The first thing to point out when considering what motivates such extreme action is that it is not in the least bit relevant whether the fears and resentments are justified. People are motivated by what they believe to be true not by what is actually true, and in backwoods America there is widespread resentment against a governmental system that is seen to be overbearing, particularly through the actions of such agencies as the Internal Revenue Service, the Bureau of Alcohol, Tobacco and firearms, and the Federal Bureau of Investigation.

This feeling is exacerbated by the fact that minority groups that are considered less-deserving are seen to be pampered by the system.

The resentment of the conservative outsiders is further fueled by the proliferation of conspiracy theories (at the heart of which there is often more than a germ of truth) about the manipulation of American foreign and domestic policy by powerful and shadowy groups of Establishment insiders.

It is felt that administrations of all colours, certainly since Ronald Reagan gave way to George Bush, are manipulated by these interests and that the normal political process is no longer able to rectify what is wrong with America.

The Clinton Record

To all this is added the widely circulated reports about the misconduct – and worse – of President Clinton.

It is generally believed in conservative circles in the United States that President Clinton and his entourage are up to everything from drug running to murder, including killing White House aide Vince Foster (who is officially said to have committed suicide) and Commerce Secretary Ron Brown (whose plane crashed in Croatia) in order to prevent the exposure of past crimes.

Against such a background it is not difficult to see how the outsider is able to justify to himself the taking of unlawful action – even to the extent of shedding innocent blood.

The wider issues

But motive is not everything. Opportunity plays its part, and never have the opportunities for terrorism been better.

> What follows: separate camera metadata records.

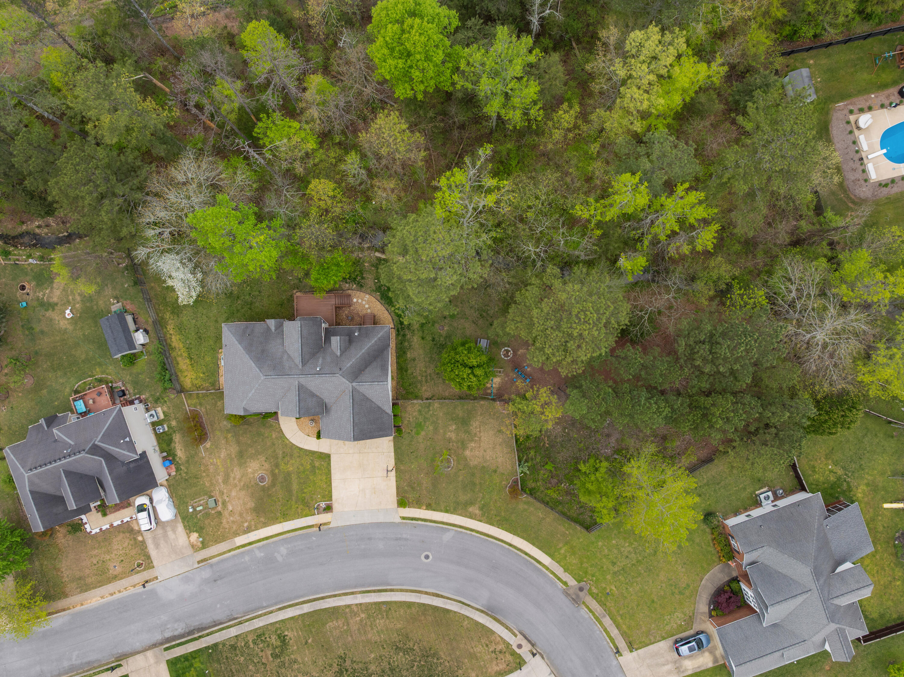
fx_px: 626
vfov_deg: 56.8
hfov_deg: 71.6
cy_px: 338
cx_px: 452
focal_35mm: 24
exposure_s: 1/100
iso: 100
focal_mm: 12.29
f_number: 7.1
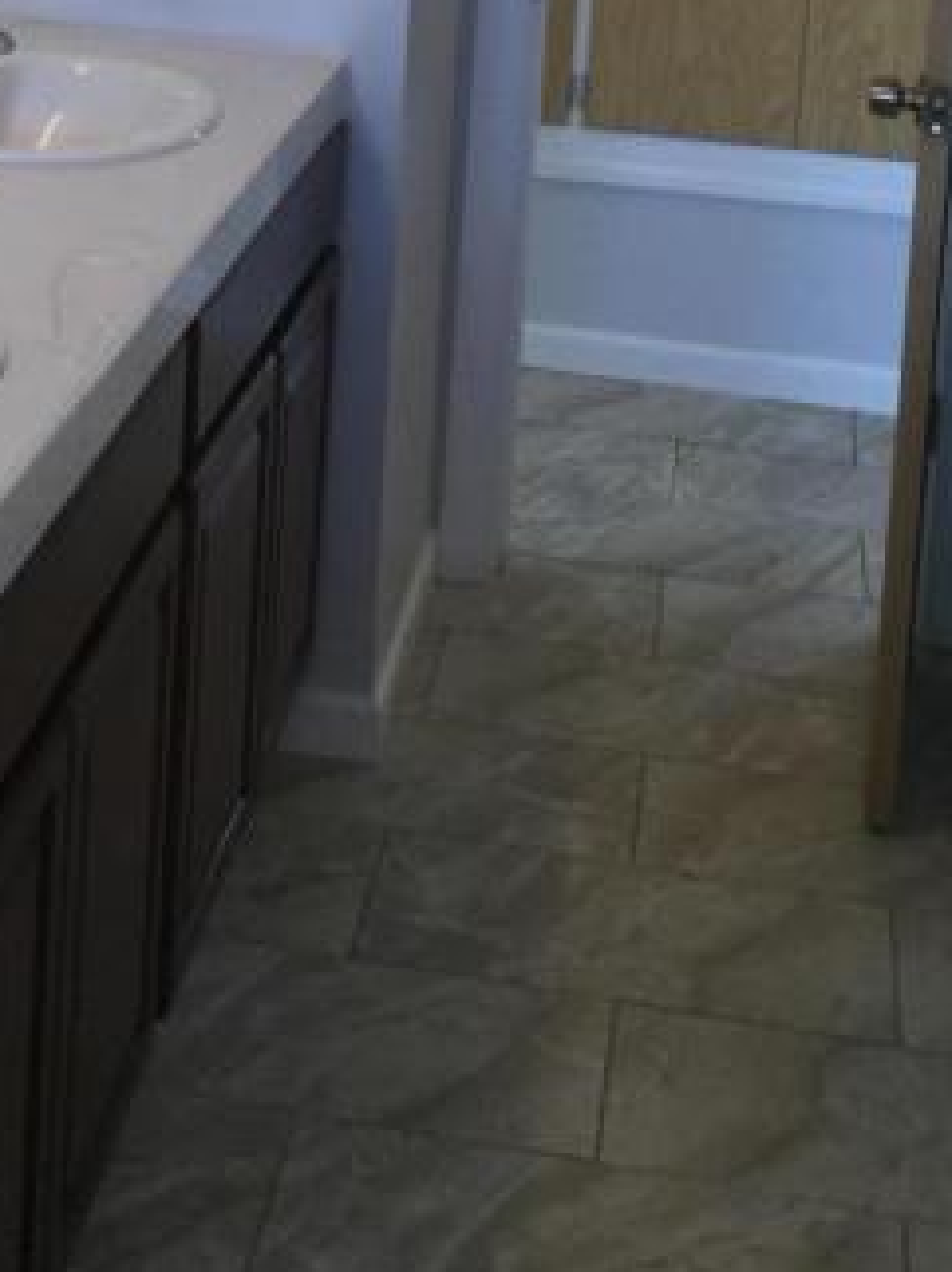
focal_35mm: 74
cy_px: -166
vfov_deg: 24.4
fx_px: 2717
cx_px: 225
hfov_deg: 19.7
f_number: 2.4
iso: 32
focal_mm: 3.3
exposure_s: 1/30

Importantly, this point applies throughout the industrial world and not just in the United States.

Provided the target is a soft one, terrorism requires neither a great deal of money nor great expertise – and returns in terms of damage and created publicity received can be enormous.(The last IRA bomb in London caused $150M worth of damage – and it would be almost impossible to calculate how much a commercial operation would have to spend on advertising to get the amount of media coverage that the Atlanta bomb received.)

Furthermore, the downside risk is seen to be outweighed by the potential rewards. Anyone misguided enough to believe that their cause justifies the indiscriminate taking of innocent lives would not have trouble in persuading themselves that one day they might join the long list of terrorists now feted in the White House and Buckingham Palace.

Second article:

“Peace Treaties Do Not Mean Peace.” – 6 Oct 1995)

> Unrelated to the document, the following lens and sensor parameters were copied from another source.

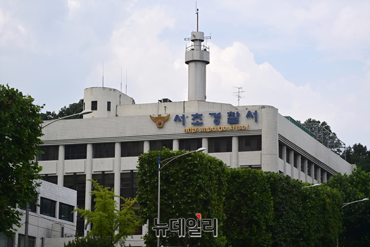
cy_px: 124
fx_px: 1336
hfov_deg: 15.8
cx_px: 185
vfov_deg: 10.6
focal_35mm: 130
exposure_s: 1/2000
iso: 100
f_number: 2.8
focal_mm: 130
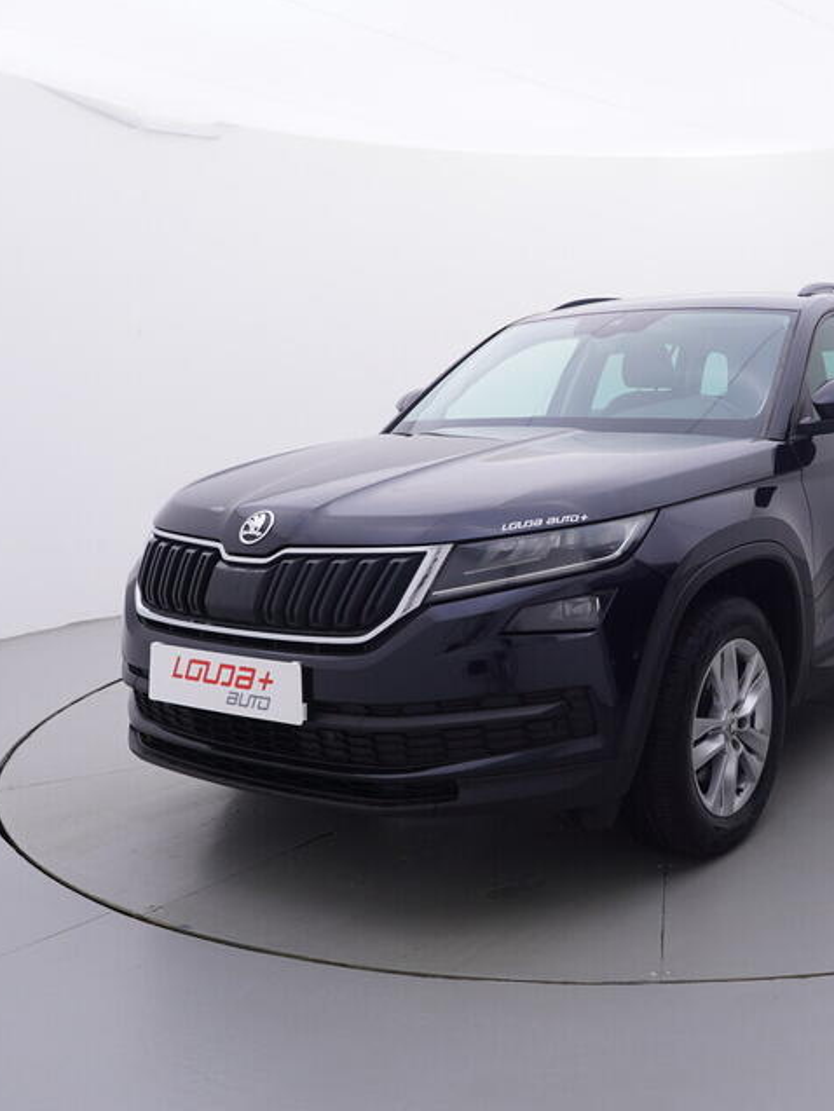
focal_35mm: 35
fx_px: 1117
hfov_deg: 39.3
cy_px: 535
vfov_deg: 52.9
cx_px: 672
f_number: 5
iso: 200
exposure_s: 1/80
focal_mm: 15
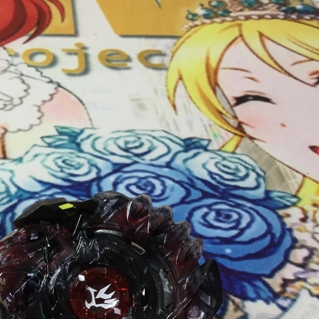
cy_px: 258
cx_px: -24
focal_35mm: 69
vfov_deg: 24.6
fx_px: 719
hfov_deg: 23.6
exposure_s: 1/40
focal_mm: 3.3
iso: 32
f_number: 2.4
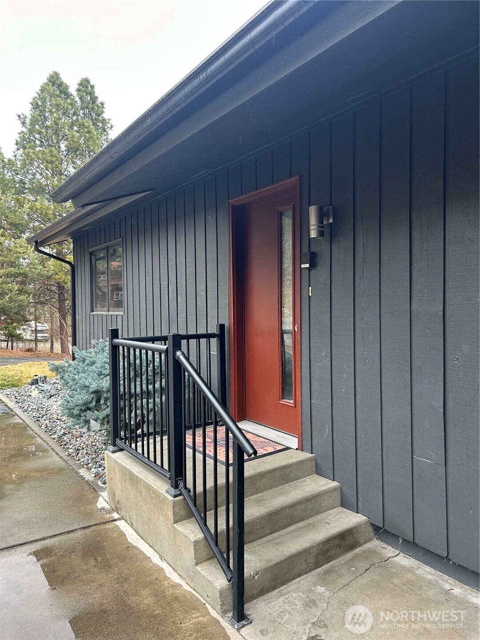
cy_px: 320
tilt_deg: +0.4
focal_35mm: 26
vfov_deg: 67.3
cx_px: 240
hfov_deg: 53.1
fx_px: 481
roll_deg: +0.8
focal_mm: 5.7
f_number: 1.5
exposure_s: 1/121
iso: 64
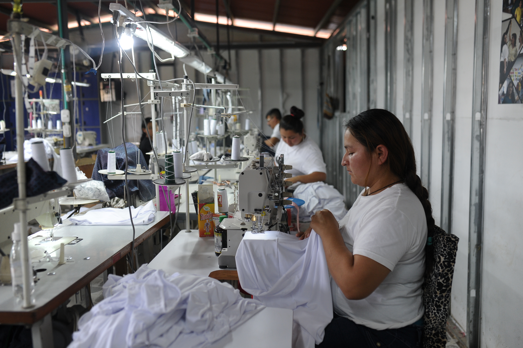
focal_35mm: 35
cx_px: 262
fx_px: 508
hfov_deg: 54.5
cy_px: 174
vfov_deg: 37.8
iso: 1000
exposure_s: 1/320
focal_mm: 35
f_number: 2.8
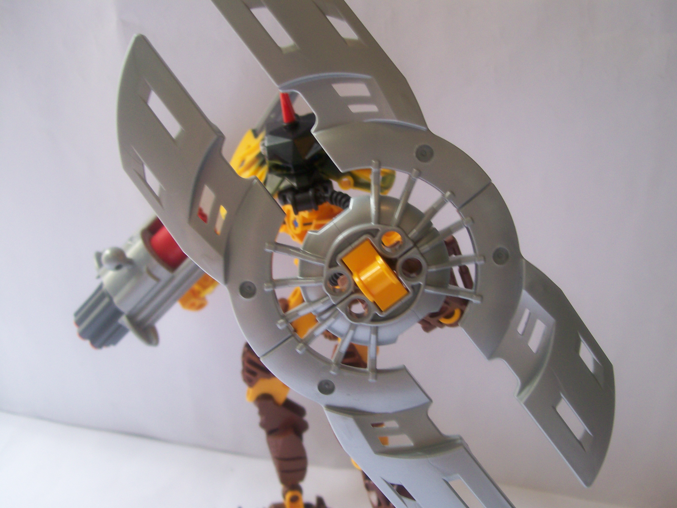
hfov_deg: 51.4
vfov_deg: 39.7
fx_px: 704
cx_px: 338
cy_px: 254
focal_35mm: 36
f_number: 2.7
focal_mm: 6
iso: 80
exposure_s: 1/52.4
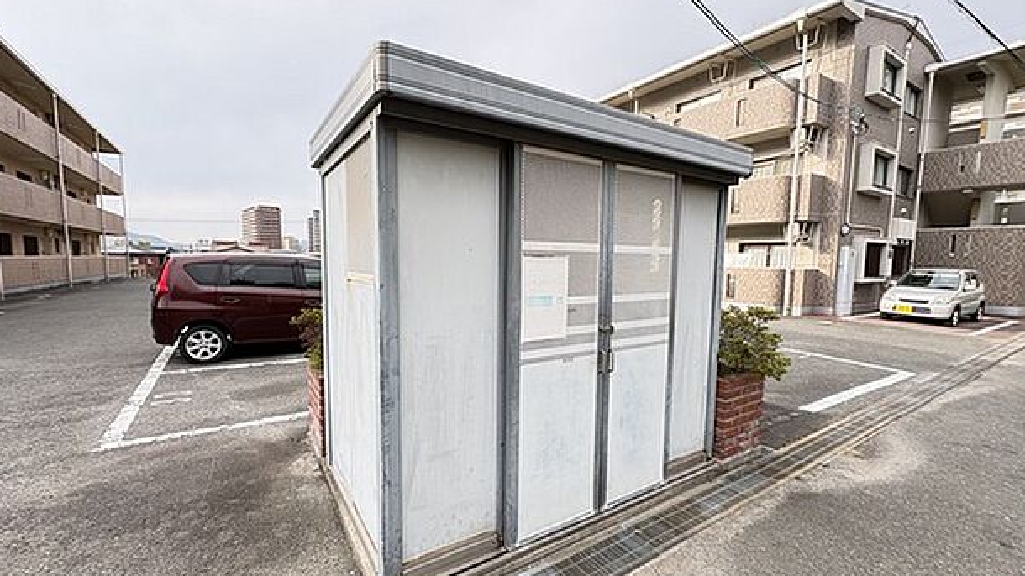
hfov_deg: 99.4
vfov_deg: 67.0
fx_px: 435
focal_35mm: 16
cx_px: 502
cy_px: 302
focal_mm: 2.22
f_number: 2.2
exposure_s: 1/158
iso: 64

The lesson of history is that peace treaties are just so much paper. Peace is kept by the balance of power, not fine words. The latest accord with the PLO and Israel will be no exception and needs to be judged by the measures of realpolitik not romantic idealism.

…The romantics should re-read the history of the Locarno pact, the series of diplomatic documents that were initialized in Locarno Switzerland on 16 Oct 1925 and formally signed in London on 1 Dec 1925. There has never been a more handsome treaty. Germany, Belgium, and France bound themselves to recognize as inviolable their existing mutual frontiers and the demilitarization of the Rhineland. The three countries further pledged that in no case would they attack, invade, or resort to war against one another. All these obligations were guaranteed by Italy and England.

An in case that was not enough, by the Kellogg Pact of 1928 the world’s nations renounced war as an instrument of policy. Neither document prevented the most- destructive war in history.

Pretty damn good thinking and reporting for two decades ago. Why do I post this? Because I love among and write about the “Backwoods America De Courcy writes about and because all the sorts of things he is reporting two decades ago are common topics of discussion — not domestic terrorism – but massive social discontent and an integral part of the fabric of the people and stories I write about. Think about it.